How does it affect your friend?

  • Does your friend drink in order to get drunk?
  • Does your friend drink to escape from or to cope with problems or stress? Do they use drugs or alcohol to avoid painful feelings?
  • Are drugs or alcohol affecting your friend’s academic performance?

It can be helpful to prepare a list of specific problems that have occurred because of your friend's drinking or drug use. Keep these items as concrete as possible. "You're so antisocial when you drink" will not mean as much as, "When you were drunk, you made fun of me and were mean to me. You hurt me." Bring the list with you and keep the conversation focused.

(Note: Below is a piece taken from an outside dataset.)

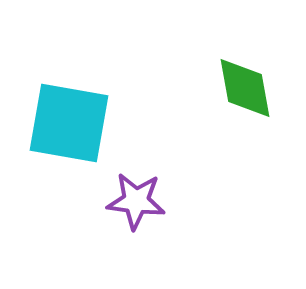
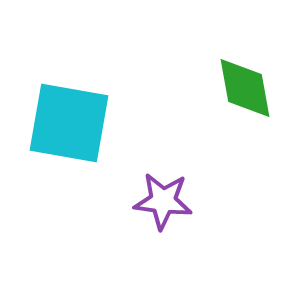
purple star: moved 27 px right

How to talk to your friend

  • Talk to your friend when they are sober. The sooner you can arrange this after a concerning episode, the better. Your message will have more impact while your friend is in the immediate aftermath than it will a week later.
  • Restrict your comments to what you feel and what you have experienced of your friend's behavior. Express statements that cannot be disputed. Remarks like, "Everyone's disgusted with you," or, "Lily thinks you have a real problem," will probably lead to arguments about Lily's problems or who 'everyone' is. Avoid such generalizations.
  • Convey your concern for your friend's well-being with specific statements. "I want to talk to you because I am worried about you," or "Our friendship means a lot to me. I don't like to see what's been happening."
  • It is important to openly discuss the negative consequences of your friend's drinking or drug use. Use concrete examples from your list. "At the party I was left standing there while you threw up. The next day you were too hung over to write your paper. It makes me sad that these things are happening in your life."
  • Be sure to distinguish between the person and the behavior. "I think you're a great person, but the more marijuana you smoke, the less you seem to care about anything."
  • Encourage your friend to consult with a professional to talk about their alcohol or substance use. 

You can offer to find out more about the resources or go with them to an appointment.

Adapted from Brown University Health Services, 2015

If you are concerned about the substance use of a friend or loved one, there are many resources available to help you become an effective ally to help them in the process of recovery.